I am also a little bit hungover. And when I say a little bit, I really mean a lot. Yesterday was my favorite editor’s book release party for her debut novel Destroying Angel. If you are reading my blog than you, like me, are thinking ERMYGOOOD that is So Cool. It is. I’m a huge fan of YA and Fantasy and I crushed her book poolside in two days. It didn’t hurt that I had private access to a gorgeous pool and a perfect floatation device for tanning and reading. The book happens to be a great size for holding over your face to block the sun if you are looking for something to do this weekend. I laughed when I pulled it out for her to sign and it had the well-worn look of all books that I enjoy.
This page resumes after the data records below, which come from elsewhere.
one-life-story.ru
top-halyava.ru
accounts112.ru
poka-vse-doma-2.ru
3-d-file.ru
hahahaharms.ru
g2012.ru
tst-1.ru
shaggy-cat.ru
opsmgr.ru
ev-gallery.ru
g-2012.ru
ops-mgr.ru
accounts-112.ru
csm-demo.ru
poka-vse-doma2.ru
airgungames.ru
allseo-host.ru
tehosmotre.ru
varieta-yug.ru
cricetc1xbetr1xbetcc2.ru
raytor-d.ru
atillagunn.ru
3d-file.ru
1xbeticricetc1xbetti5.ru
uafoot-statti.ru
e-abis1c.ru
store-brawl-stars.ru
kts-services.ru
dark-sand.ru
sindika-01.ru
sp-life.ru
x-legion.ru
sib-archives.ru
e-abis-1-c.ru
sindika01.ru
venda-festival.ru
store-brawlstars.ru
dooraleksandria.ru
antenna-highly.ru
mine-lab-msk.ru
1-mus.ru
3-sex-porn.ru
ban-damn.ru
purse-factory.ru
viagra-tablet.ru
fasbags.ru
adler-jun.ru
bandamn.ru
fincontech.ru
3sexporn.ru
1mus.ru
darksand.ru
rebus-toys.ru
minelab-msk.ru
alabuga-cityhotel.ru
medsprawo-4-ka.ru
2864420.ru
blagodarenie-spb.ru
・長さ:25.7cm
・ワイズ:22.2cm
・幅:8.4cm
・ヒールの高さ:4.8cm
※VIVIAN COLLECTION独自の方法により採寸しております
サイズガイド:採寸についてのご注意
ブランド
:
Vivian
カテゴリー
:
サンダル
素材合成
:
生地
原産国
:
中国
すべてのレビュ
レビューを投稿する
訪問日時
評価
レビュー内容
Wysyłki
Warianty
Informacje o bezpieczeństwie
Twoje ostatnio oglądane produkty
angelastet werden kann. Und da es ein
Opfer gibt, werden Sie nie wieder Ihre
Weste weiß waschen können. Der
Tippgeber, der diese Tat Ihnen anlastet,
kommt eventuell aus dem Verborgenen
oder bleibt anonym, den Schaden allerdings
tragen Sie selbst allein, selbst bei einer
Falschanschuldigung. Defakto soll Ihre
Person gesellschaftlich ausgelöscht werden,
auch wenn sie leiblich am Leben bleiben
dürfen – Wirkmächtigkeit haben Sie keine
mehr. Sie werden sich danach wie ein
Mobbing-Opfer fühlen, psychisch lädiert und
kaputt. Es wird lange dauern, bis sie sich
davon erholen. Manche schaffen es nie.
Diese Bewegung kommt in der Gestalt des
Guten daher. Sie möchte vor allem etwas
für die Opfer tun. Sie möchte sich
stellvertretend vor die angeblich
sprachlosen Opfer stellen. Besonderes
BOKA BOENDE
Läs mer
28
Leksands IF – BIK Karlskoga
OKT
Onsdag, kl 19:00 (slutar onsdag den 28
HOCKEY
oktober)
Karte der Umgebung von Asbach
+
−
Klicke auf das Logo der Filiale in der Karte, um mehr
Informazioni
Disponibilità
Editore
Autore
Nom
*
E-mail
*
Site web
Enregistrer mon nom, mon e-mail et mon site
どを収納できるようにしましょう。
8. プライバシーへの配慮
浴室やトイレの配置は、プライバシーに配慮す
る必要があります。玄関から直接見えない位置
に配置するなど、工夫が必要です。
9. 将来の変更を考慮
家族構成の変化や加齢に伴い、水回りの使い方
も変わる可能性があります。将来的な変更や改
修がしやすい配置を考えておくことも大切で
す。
Seriously, if the book had feelings it might reciprocate with a “Whoa, that was great…let’s do it again!” And since all great reads are really like a passionate love affair anyway, this book had some serious bed head. I had a glass of wine to cheers the release of Destroying Angel, and met the family and friends before heading to my planned dinner adventure.
My friend and I rescheduled his birthday dinner a few times. First they were closed, then he broke a nasty fall off his bike with his face and we had to wait for that to heal. So, 6 weeks after the actual birthday we celebrated with dining at Coquette, the delicious restaurant that happens to be the setting of one of our favorite Drunk in Public stories. (Another time maybe…) They are doing a fun summer promotion of a 5-course “mystery menu” so you have no idea what you are going to eat until it is served.
We both glanced at the cocktail list before laughing and realizing that the best before-dinner (after book release) drink is going to be a martini. He favors gin but whatever, my vodka and his gin – l’chaim. The first course was great, it was a ham product (I forget, not prosciutto) that was folded in on itself so that the shaved cheese, diced pair and hazelnuts could fill it like a cornucopia. We opted against the wine pairing and ordered a bottle of red and a bottle of white. Did I mention that I have a headache? Because I do. There was a really great shrimp dish which was a chilled soup kind of thing that I found to be quite pleasing. Horseradish foam!!! At first we joked about the fact that it was foam, but that shit was delicious. Then there was something else at some point. I wasn’t drunk until after dessert because we were being pretty reasonable about sipping through dinner, but for whatever reason I could not tell you what I’m forgetting. I’m sure it was great. But the chicken! Ughghgh disappointing. They brought out these incredibly fancy knives and I was really excited. And then, thankfully they left the skin on which was delicious, they gave us a freaking chicken breast on top of overcooked Spanish-style rice. Lame.
Even more lame was dessert. Citrus something blah blah blah. It didn’t taste bad or anything, I mean, it was dessert, but I wanted chocolate. Chocolate. I am a natural problem-solver and found a way around their only-one-menu-on-Tuesday by purchasing sweets elsewhere. I walked across the street to Starbucks and got us those fancy non-Reese’s peanut butter cups and a dark chocolate covered graham cracker bar. That…hit the spot. We also each had an amaro. No wonder I was in prime form later. And by prime form I mean that I was no fun and should not make plans (damn it, love sucks.) after making plans to get intentionally really intoxicated knowing what a game of Russian roulette that can be. I picked up my car in the morning after a half of a shower. I anticipated feeling rough so I prepacked tuna salad, chia pudding and some cucumbers and grapes. Tuna was good for covering the booze scent that just would NOT go away.
I found out I got into grad school yesterday, so YAY me. Today my mother seriously asked me “What is your plan for partying?” She meant not partying and I didn’t have an answer so I went all sullen-teenager and said “K Bye” Sorry, mom, I’m hungover and dutifully closing down shop at work. I’m keeping the employee handbook of crazy rules for my memoir. I am also taking home a gem from the “free book box” called, Junior Lifeguard Baywatch: Hobie Gets a Life. It include a color photos in the middle. I didn’t remember Quinn having so much thigh. You go girl. I’m only sad that they don’t have perforated edges for me to tear out the pages and hang them on my wall.